# Stated exercise:
Recast the material from the line containing "family: Physalacriaceae" down to the line containing "order: Esociformes" as a two-column CSV with the columns rank and name, one row per line. Put each value in its own quoted field and replace any line breaks inside a field with spaces.

# Data supplied:
▼▼▼

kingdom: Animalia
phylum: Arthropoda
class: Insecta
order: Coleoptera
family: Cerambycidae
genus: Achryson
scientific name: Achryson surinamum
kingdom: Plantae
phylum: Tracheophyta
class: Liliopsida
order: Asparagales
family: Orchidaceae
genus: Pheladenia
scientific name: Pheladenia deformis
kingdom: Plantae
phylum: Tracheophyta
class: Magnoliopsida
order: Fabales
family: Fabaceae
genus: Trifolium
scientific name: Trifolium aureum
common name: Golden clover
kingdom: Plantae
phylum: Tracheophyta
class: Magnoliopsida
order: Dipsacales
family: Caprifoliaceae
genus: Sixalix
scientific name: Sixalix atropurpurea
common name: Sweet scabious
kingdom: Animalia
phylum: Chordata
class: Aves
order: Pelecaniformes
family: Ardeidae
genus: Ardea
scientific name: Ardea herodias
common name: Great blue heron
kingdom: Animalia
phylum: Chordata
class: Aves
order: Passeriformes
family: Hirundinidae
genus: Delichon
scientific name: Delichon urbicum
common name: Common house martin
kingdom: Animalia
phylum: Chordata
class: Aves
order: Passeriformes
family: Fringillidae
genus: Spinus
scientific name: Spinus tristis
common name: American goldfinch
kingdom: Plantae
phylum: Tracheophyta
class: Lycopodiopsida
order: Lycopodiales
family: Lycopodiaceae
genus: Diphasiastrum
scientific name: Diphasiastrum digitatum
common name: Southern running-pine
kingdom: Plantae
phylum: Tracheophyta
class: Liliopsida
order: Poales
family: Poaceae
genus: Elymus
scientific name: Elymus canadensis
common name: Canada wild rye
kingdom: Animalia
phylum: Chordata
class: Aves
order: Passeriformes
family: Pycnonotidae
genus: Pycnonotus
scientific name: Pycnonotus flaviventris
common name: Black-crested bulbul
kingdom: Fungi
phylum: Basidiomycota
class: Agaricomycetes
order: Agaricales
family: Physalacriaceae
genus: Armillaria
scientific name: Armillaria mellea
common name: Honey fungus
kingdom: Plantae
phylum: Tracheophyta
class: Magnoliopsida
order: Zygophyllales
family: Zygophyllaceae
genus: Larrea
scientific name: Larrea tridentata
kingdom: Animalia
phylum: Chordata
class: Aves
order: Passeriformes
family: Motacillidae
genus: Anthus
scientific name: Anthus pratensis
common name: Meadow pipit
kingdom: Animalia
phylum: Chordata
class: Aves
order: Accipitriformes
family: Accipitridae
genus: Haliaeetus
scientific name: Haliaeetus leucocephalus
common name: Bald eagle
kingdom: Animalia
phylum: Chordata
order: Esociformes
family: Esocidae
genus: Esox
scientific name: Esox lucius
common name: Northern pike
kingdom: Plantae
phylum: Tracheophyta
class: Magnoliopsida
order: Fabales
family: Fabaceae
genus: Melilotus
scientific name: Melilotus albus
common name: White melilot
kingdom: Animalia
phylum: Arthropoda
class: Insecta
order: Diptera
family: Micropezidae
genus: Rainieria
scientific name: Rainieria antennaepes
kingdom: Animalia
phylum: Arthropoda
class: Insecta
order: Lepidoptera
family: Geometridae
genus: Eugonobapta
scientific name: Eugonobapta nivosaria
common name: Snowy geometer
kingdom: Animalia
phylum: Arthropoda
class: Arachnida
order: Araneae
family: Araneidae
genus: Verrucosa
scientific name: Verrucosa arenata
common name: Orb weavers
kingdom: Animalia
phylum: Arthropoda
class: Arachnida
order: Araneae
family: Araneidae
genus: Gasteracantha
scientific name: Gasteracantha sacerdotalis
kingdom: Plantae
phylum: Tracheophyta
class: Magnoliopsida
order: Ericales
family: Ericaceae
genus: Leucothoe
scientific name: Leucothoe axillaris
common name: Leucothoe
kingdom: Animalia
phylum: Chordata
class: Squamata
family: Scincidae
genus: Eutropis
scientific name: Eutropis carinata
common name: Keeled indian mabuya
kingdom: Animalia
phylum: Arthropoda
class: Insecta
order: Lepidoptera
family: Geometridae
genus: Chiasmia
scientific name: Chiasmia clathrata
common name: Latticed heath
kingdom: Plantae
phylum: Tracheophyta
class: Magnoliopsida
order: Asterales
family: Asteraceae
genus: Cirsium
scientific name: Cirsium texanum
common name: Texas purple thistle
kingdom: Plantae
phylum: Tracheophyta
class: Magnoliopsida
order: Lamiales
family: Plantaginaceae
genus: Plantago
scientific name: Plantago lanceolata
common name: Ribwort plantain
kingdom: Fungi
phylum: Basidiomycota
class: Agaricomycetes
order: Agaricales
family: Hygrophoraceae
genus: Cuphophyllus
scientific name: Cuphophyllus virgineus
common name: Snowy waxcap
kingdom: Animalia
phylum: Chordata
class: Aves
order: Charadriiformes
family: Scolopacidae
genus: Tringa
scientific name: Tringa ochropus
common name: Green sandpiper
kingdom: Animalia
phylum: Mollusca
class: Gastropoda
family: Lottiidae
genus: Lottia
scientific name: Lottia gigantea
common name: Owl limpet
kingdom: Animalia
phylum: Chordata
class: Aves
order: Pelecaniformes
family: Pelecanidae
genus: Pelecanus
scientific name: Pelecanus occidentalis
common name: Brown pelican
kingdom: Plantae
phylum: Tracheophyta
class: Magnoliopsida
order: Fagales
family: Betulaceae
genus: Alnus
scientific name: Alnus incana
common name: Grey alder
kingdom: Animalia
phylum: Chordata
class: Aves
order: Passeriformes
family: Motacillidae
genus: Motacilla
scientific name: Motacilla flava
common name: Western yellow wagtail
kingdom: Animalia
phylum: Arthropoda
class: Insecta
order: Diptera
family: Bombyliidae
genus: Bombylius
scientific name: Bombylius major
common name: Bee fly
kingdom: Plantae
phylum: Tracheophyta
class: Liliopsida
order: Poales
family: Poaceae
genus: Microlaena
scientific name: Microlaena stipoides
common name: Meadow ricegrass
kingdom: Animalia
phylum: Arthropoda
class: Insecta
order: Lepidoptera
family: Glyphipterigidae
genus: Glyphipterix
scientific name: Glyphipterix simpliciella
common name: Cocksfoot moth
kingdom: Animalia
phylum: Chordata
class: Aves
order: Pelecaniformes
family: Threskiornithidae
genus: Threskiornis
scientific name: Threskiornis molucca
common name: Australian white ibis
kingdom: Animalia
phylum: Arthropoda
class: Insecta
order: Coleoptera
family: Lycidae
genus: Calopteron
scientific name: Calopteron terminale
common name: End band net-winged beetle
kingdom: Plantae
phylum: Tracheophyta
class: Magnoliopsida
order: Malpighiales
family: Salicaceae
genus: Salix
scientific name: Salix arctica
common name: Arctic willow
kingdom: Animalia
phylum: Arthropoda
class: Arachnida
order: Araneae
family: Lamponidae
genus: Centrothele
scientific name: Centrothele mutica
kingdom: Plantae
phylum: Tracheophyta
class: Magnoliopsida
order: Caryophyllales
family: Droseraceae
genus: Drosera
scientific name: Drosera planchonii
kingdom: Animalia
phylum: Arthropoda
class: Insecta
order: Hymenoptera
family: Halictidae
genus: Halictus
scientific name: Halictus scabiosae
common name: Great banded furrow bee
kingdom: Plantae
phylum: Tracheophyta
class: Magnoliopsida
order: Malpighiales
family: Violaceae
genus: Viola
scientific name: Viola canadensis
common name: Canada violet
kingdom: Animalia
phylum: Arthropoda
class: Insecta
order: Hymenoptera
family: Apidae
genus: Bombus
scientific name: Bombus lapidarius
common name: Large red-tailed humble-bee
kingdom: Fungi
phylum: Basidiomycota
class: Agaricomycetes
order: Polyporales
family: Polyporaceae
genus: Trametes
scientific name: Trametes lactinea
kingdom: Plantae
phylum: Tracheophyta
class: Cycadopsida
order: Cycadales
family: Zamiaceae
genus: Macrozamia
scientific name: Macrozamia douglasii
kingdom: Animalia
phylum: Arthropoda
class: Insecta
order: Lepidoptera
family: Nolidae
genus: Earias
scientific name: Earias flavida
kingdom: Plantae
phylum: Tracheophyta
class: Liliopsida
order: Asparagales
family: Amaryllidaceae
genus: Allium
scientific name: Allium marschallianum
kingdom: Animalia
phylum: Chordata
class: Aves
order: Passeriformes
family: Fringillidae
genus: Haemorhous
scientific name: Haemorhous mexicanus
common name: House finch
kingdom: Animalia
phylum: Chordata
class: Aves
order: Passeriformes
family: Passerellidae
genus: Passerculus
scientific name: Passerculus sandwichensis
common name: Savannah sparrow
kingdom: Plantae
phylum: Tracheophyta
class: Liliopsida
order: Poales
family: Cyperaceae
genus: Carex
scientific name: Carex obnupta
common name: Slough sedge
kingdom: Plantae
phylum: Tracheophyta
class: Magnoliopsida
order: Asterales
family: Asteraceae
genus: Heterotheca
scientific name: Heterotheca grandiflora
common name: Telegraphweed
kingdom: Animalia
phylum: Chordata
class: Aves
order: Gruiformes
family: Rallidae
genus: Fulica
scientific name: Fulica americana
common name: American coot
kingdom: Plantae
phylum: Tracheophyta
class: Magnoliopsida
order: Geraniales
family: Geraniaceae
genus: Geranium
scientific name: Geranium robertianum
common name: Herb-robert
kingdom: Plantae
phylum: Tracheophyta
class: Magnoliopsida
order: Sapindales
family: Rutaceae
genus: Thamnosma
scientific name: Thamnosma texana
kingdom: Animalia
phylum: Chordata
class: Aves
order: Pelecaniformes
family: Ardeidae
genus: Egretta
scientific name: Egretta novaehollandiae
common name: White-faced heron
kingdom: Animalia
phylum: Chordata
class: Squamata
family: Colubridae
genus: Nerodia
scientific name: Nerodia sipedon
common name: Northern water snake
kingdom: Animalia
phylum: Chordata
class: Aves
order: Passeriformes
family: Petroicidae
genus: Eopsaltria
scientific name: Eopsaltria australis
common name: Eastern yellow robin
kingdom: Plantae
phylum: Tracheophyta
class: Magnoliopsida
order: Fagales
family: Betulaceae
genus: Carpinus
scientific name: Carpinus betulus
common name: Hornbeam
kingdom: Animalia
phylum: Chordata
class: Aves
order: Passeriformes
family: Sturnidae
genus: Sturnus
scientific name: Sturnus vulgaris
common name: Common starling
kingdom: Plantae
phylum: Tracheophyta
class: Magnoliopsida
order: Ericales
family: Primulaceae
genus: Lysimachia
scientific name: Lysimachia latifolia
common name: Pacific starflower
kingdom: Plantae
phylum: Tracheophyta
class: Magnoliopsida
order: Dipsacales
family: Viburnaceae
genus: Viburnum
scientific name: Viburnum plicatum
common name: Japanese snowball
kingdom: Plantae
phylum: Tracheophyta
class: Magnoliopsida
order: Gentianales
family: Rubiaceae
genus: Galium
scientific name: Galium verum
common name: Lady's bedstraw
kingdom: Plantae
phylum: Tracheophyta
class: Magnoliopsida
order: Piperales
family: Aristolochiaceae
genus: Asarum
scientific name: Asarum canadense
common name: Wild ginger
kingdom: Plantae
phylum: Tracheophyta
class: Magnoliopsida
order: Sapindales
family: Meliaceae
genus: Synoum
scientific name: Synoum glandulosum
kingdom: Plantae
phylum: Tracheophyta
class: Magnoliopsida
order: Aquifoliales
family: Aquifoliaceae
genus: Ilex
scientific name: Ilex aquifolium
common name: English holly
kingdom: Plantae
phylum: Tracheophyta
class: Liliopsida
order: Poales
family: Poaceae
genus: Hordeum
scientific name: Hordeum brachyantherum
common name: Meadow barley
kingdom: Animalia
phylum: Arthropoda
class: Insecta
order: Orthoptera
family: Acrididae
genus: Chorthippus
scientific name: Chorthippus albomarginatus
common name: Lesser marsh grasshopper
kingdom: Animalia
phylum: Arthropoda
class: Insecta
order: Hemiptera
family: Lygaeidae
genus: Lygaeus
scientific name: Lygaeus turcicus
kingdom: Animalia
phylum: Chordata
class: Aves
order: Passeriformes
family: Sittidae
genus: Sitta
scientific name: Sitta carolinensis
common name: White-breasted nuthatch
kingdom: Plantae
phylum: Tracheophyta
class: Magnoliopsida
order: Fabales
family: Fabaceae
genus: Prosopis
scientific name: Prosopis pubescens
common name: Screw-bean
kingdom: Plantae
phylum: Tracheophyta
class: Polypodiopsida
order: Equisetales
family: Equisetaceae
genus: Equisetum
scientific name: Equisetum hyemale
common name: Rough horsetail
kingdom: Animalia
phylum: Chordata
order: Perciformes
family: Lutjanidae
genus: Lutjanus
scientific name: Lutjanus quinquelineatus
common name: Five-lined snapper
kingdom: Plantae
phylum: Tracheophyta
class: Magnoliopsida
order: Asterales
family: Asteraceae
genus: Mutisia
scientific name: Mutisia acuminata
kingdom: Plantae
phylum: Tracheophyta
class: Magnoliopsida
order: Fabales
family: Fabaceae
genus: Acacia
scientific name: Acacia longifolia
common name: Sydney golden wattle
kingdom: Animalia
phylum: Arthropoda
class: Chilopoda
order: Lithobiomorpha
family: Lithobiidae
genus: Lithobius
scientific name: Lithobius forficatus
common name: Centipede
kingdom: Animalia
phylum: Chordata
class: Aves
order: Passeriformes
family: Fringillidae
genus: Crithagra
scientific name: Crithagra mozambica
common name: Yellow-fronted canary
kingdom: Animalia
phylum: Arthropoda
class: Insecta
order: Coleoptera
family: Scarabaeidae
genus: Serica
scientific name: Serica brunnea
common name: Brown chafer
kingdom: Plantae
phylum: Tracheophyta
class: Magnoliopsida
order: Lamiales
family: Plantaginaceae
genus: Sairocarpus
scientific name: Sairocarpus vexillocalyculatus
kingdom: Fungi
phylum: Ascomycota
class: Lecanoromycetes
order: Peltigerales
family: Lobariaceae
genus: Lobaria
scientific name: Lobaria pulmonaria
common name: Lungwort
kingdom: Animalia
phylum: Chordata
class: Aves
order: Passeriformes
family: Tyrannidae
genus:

▲▲▲

# Result for this exercise:
rank,name
"family:","Physalacriaceae"
"genus:","Armillaria"
"scientific name:","Armillaria mellea"
"common name:","Honey fungus"
"kingdom:","Plantae"
"phylum:","Tracheophyta"
"class:","Magnoliopsida"
"order:","Zygophyllales"
"family:","Zygophyllaceae"
"genus:","Larrea"
"scientific name:","Larrea tridentata"
"kingdom:","Animalia"
"phylum:","Chordata"
"class:","Aves"
"order:","Passeriformes"
"family:","Motacillidae"
"genus:","Anthus"
"scientific name:","Anthus pratensis"
"common name:","Meadow pipit"
"kingdom:","Animalia"
"phylum:","Chordata"
"class:","Aves"
"order:","Accipitriformes"
"family:","Accipitridae"
"genus:","Haliaeetus"
"scientific name:","Haliaeetus leucocephalus"
"common name:","Bald eagle"
"kingdom:","Animalia"
"phylum:","Chordata"
"order:","Esociformes"